* ACTION ITEM:
Could you please find each line in the records that contains the word "encephalitis" and copy it?

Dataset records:
══════════════════════════════

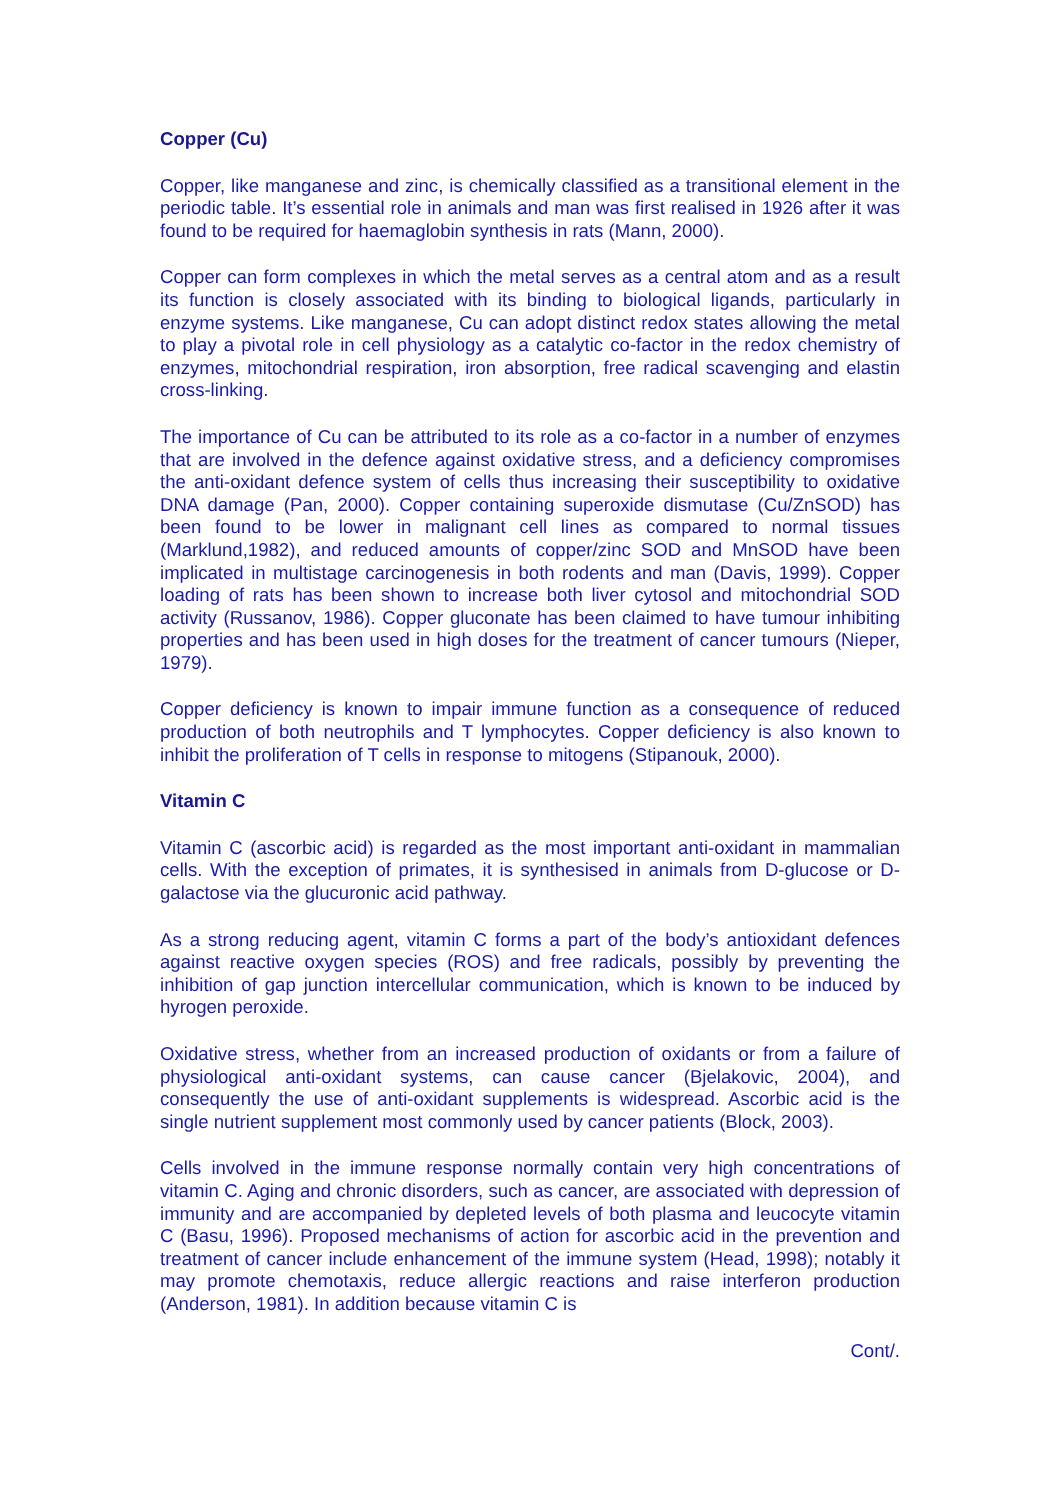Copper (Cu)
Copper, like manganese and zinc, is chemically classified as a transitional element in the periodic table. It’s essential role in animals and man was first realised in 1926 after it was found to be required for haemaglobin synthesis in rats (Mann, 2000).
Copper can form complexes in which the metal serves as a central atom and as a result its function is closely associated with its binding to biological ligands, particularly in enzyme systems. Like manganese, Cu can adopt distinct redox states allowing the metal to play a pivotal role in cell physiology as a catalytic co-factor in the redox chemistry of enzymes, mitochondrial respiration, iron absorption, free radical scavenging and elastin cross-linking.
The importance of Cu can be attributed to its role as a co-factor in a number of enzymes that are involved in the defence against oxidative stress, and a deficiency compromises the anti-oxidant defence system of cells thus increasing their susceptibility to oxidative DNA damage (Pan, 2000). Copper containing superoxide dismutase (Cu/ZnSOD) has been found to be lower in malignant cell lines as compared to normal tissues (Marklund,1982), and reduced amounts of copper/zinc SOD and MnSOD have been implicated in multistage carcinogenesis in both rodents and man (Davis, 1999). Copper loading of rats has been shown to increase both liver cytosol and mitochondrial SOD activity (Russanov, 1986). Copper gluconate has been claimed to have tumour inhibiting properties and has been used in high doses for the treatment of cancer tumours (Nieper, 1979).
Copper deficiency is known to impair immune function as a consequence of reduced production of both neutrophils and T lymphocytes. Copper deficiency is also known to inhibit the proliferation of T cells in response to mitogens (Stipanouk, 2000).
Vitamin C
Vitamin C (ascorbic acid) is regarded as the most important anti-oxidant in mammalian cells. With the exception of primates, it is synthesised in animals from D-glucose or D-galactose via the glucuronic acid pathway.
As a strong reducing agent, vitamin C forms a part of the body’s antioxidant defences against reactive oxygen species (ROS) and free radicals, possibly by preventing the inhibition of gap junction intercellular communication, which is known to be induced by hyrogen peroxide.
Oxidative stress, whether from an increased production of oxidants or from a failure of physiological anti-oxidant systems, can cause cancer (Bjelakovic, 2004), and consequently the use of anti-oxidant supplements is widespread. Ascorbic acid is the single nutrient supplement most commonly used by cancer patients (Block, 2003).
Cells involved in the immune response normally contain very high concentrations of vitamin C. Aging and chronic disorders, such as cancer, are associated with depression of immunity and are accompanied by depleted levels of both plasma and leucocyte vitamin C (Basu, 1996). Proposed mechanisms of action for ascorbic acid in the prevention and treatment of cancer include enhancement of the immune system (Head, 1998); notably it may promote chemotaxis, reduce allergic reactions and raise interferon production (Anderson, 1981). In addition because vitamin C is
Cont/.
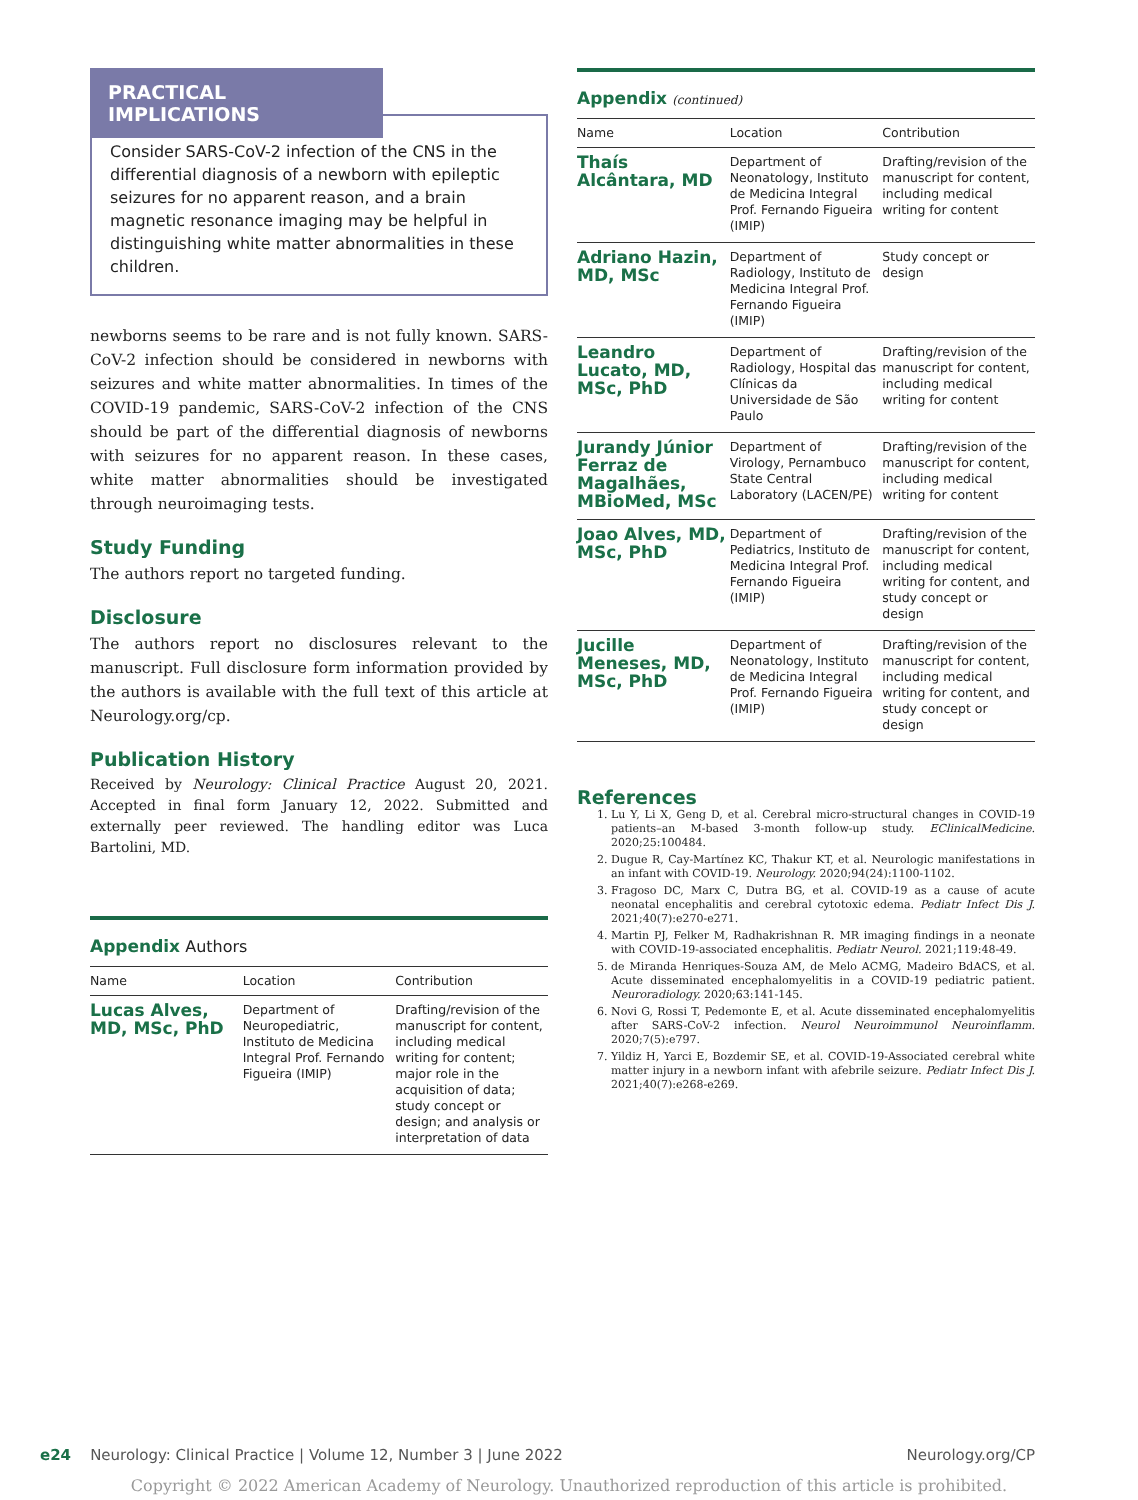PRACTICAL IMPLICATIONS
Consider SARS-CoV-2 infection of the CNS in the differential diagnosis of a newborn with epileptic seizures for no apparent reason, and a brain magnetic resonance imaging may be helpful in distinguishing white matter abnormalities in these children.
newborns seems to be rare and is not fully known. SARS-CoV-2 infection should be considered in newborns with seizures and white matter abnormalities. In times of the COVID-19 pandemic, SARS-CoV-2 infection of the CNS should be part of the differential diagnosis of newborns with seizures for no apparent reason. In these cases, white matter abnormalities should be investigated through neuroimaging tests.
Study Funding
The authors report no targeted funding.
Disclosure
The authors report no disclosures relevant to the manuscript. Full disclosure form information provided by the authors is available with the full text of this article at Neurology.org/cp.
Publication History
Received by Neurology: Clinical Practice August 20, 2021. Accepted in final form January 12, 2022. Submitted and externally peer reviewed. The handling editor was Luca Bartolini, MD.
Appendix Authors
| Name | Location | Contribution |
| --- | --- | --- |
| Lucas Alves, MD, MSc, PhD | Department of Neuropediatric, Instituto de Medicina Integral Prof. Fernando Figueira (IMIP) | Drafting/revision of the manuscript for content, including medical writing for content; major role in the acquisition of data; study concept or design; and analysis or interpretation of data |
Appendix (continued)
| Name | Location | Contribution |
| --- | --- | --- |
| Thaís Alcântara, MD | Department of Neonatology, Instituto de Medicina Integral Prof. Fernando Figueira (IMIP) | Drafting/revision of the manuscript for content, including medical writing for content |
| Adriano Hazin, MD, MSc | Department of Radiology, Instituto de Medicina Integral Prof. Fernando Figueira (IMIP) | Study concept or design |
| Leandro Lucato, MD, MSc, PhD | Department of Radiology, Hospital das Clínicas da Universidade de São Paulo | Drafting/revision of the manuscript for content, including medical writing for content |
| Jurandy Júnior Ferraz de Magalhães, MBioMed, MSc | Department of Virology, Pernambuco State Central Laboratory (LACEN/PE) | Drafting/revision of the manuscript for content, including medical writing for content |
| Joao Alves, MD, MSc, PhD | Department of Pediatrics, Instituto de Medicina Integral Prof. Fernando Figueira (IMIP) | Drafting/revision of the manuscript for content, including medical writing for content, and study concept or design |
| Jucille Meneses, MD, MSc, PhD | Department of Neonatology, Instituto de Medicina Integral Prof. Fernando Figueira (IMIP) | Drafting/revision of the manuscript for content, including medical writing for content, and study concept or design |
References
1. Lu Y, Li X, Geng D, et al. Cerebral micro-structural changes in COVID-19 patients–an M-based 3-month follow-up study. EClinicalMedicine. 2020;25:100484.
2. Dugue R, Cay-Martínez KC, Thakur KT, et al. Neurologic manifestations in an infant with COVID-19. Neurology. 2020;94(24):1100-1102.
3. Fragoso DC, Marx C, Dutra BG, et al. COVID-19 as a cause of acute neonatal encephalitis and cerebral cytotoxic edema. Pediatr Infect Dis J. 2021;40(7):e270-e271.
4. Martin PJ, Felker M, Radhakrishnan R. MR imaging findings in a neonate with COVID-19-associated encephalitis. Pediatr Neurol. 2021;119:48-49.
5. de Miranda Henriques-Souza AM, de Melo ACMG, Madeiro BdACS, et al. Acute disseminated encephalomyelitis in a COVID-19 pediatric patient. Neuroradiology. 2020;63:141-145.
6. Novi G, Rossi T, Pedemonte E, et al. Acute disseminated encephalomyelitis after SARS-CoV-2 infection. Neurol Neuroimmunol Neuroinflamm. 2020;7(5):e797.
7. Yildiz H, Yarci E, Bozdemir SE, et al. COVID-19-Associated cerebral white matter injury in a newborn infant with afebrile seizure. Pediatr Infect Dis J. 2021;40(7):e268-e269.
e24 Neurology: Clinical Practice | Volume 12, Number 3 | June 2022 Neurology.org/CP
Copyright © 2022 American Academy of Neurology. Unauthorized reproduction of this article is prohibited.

══════════════════════════════

* TASK ANSWER:
3. Fragoso DC, Marx C, Dutra BG, et al. COVID-19 as a cause of acute neonatal encephalitis and cerebral cytotoxic edema. Pediatr Infect Dis J. 2021;40(7):e270-e271.
4. Martin PJ, Felker M, Radhakrishnan R. MR imaging findings in a neonate with COVID-19-associated encephalitis. Pediatr Neurol. 2021;119:48-49.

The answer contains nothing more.